• Stored data:

:::

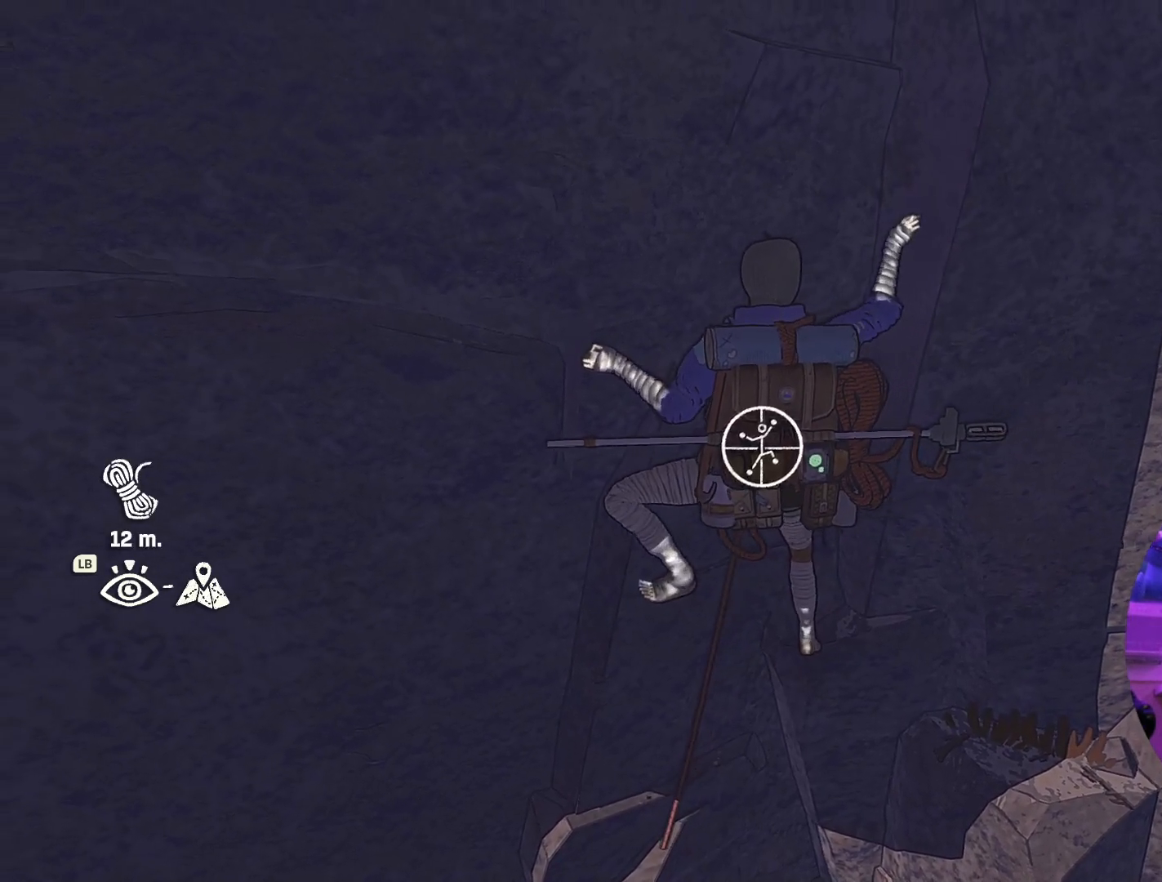
{"buttons": [], "left_stick": "center", "right_stick": "up-left", "events": [[17, "R1", "up"], [200, "right_stick", "up"], [317, "right_stick", "up-left"]]}
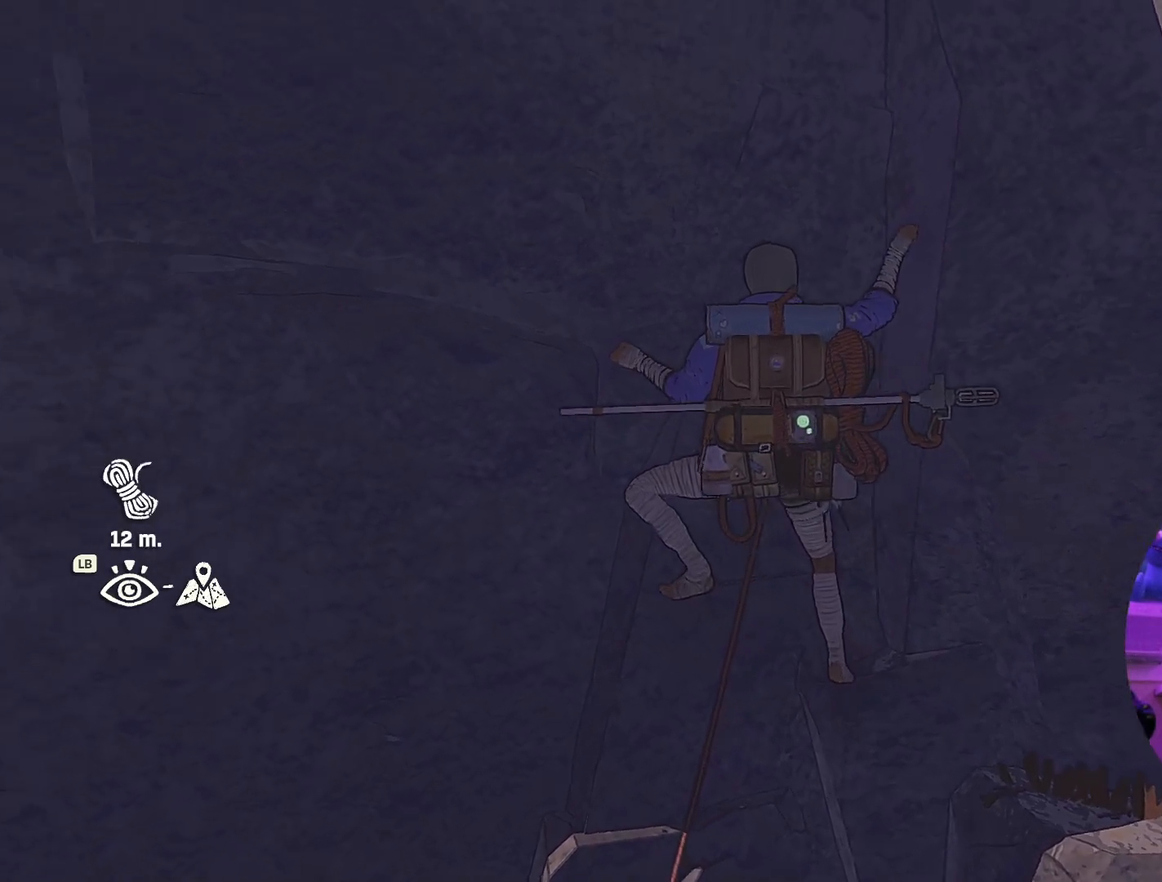
{"buttons": [], "left_stick": "center", "right_stick": "center", "events": [[417, "right_stick", "center"]]}
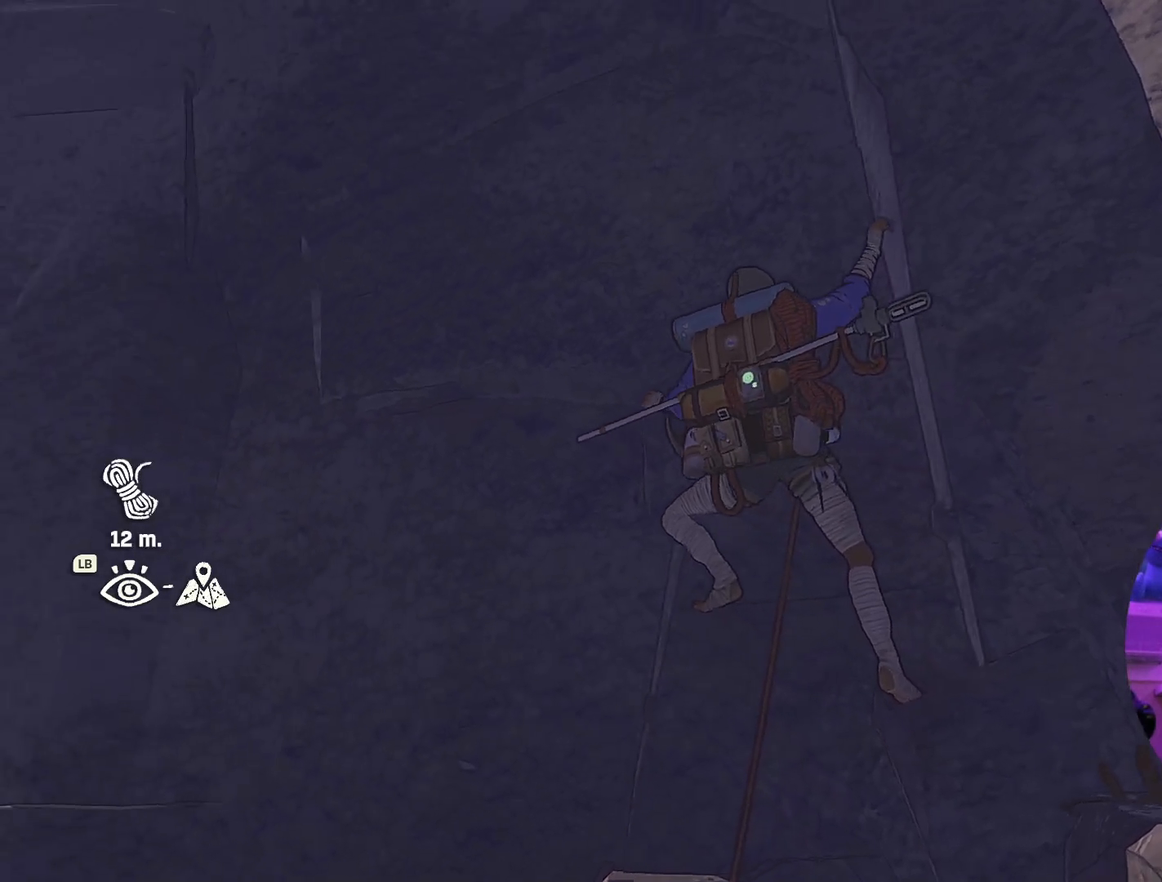
{"buttons": ["R1"], "left_stick": "center", "right_stick": "center", "events": [[300, "R1", "down"]]}
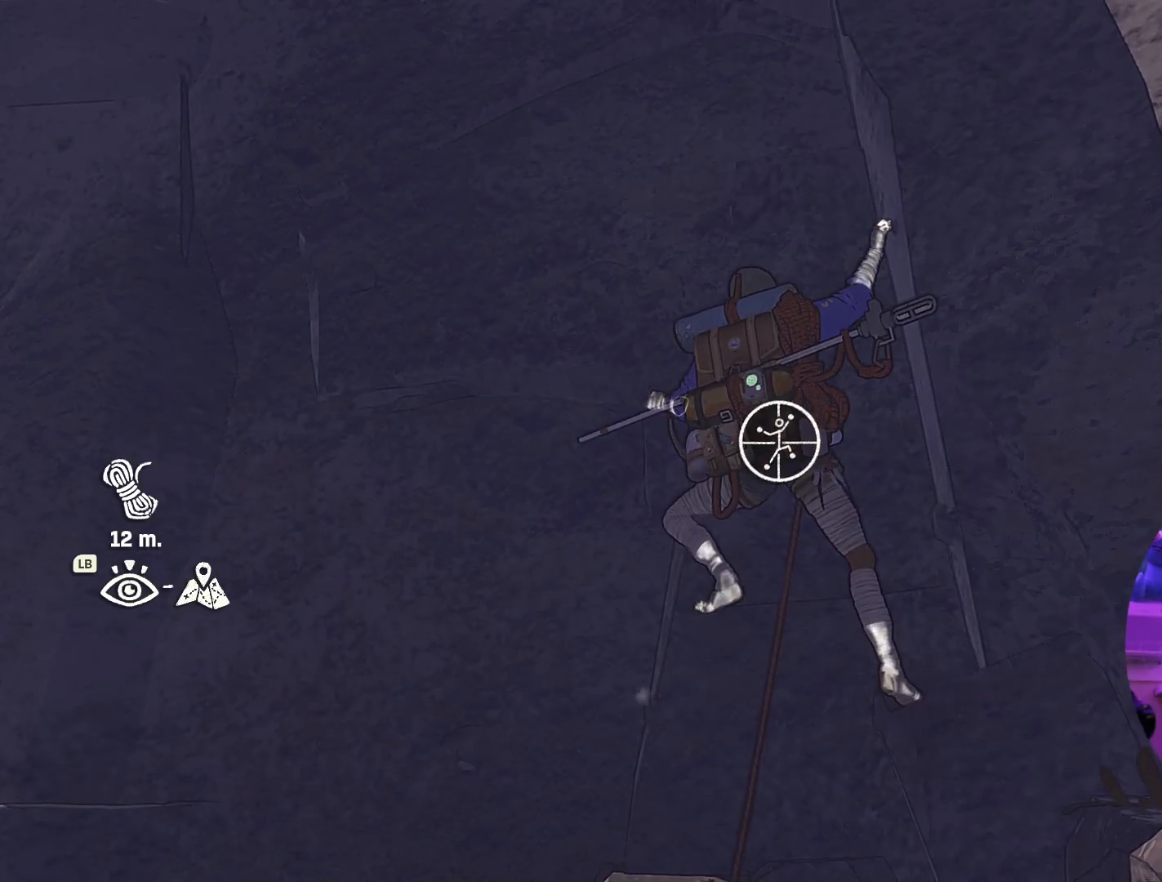
{"buttons": ["R1"], "left_stick": "down-right", "right_stick": "center", "events": [[184, "left_stick", "down-right"]]}
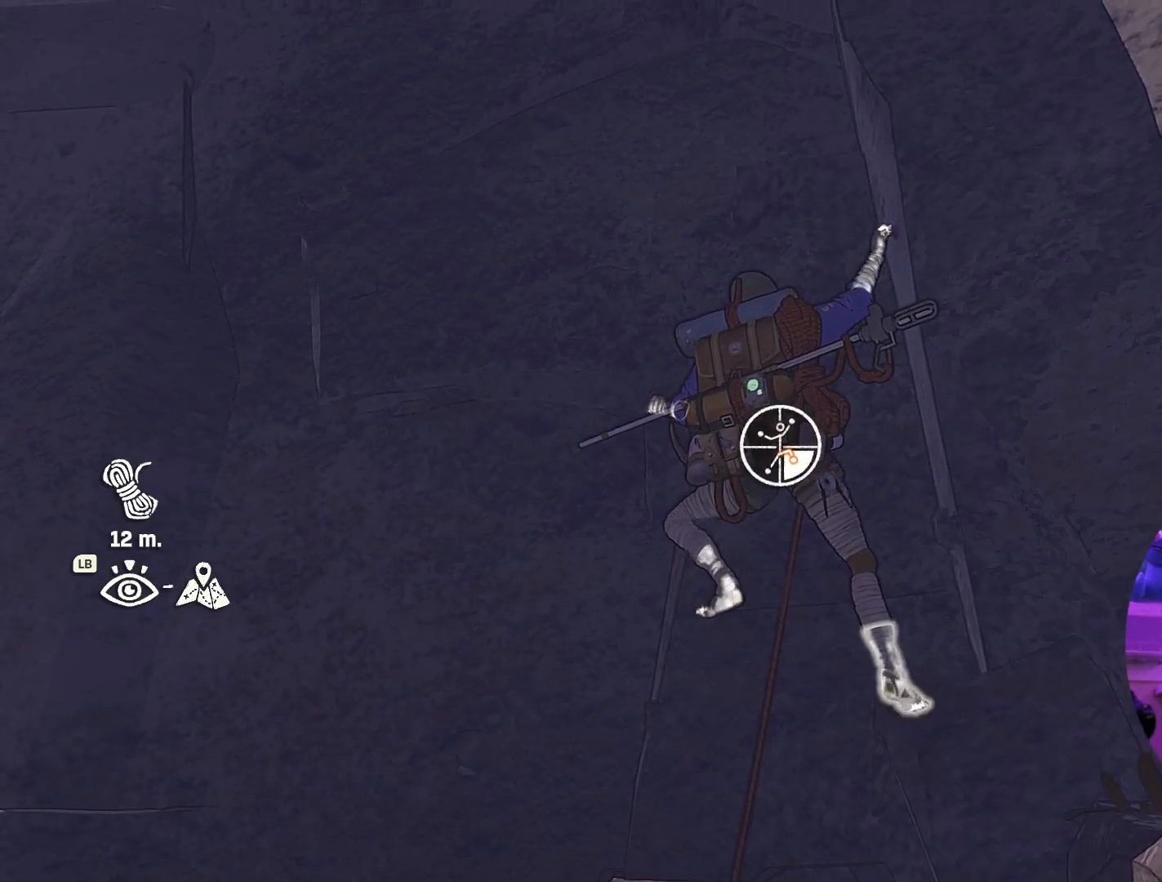
{"buttons": [], "left_stick": "up", "right_stick": "center", "events": [[67, "R1", "up"], [167, "left_stick", "up-right"], [284, "left_stick", "up"]]}
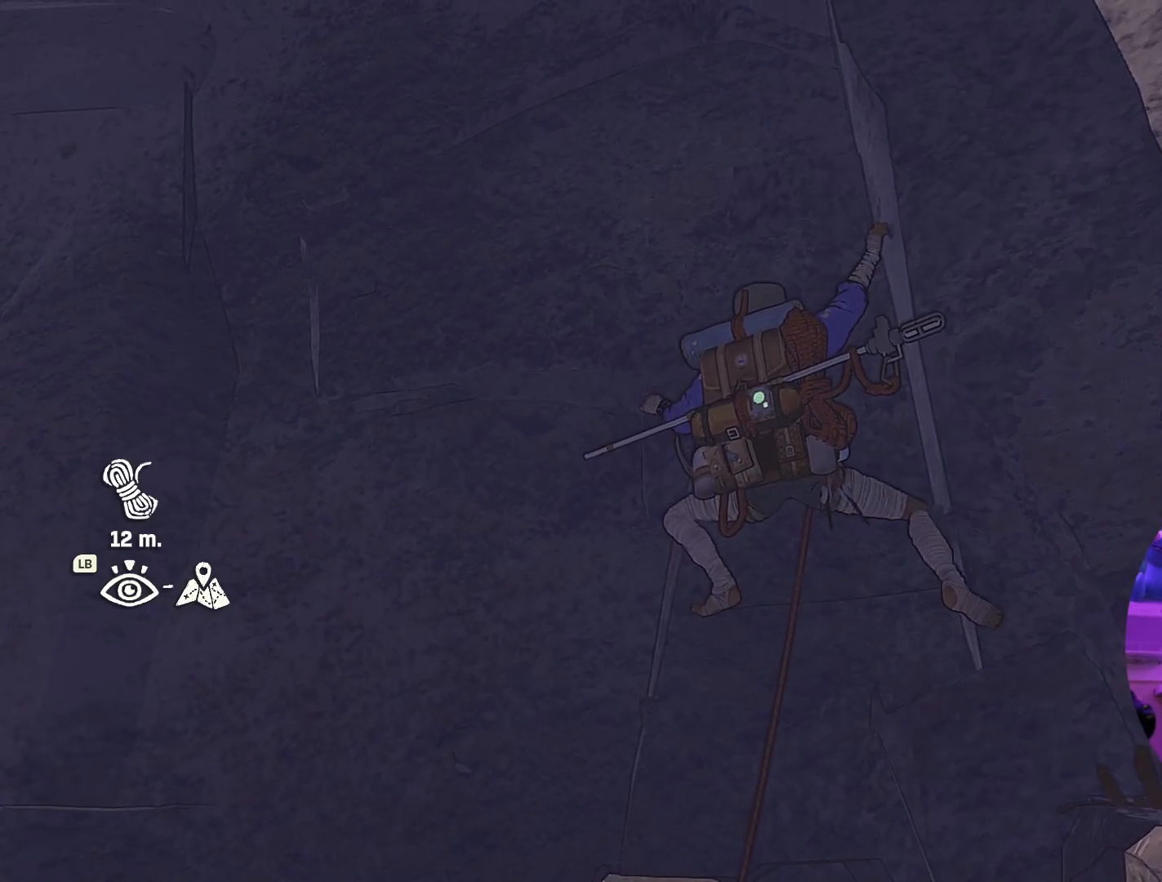
{"buttons": [], "left_stick": "center", "right_stick": "center", "events": [[34, "left_stick", "up-left"], [267, "left_stick", "center"]]}
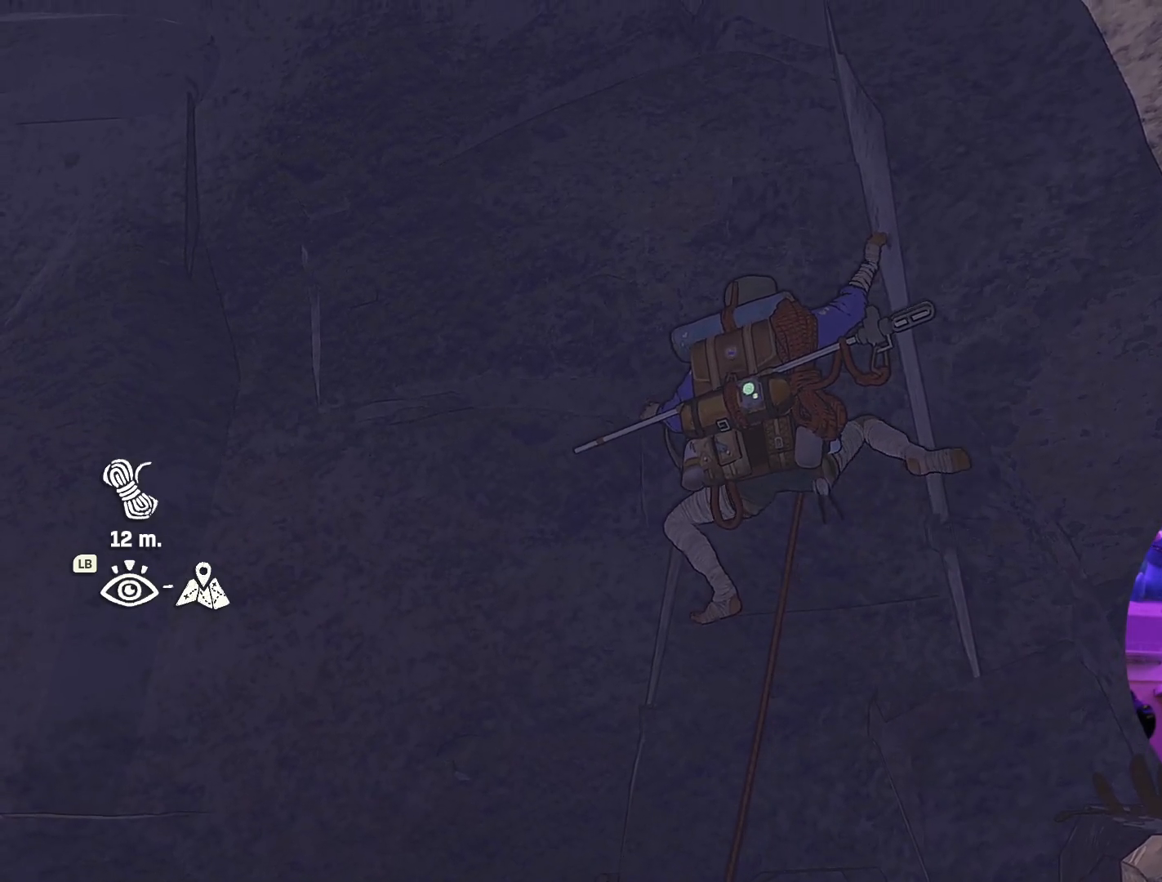
{"buttons": ["R1"], "left_stick": "center", "right_stick": "center", "events": [[17, "left_stick", "left"], [200, "left_stick", "center"], [484, "R1", "down"]]}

:::

• Instructions to follow: Transcribe the entries above verbatim, excluding any image.

• Response box:
{"buttons": [], "left_stick": "center", "right_stick": "up-left", "events": [[17, "R1", "up"], [200, "right_stick", "up"], [317, "right_stick", "up-left"]]}
{"buttons": [], "left_stick": "center", "right_stick": "center", "events": [[417, "right_stick", "center"]]}
{"buttons": ["R1"], "left_stick": "center", "right_stick": "center", "events": [[300, "R1", "down"]]}
{"buttons": ["R1"], "left_stick": "down-right", "right_stick": "center", "events": [[184, "left_stick", "down-right"]]}
{"buttons": [], "left_stick": "up", "right_stick": "center", "events": [[67, "R1", "up"], [167, "left_stick", "up-right"], [284, "left_stick", "up"]]}
{"buttons": [], "left_stick": "center", "right_stick": "center", "events": [[34, "left_stick", "up-left"], [267, "left_stick", "center"]]}
{"buttons": ["R1"], "left_stick": "center", "right_stick": "center", "events": [[17, "left_stick", "left"], [200, "left_stick", "center"], [484, "R1", "down"]]}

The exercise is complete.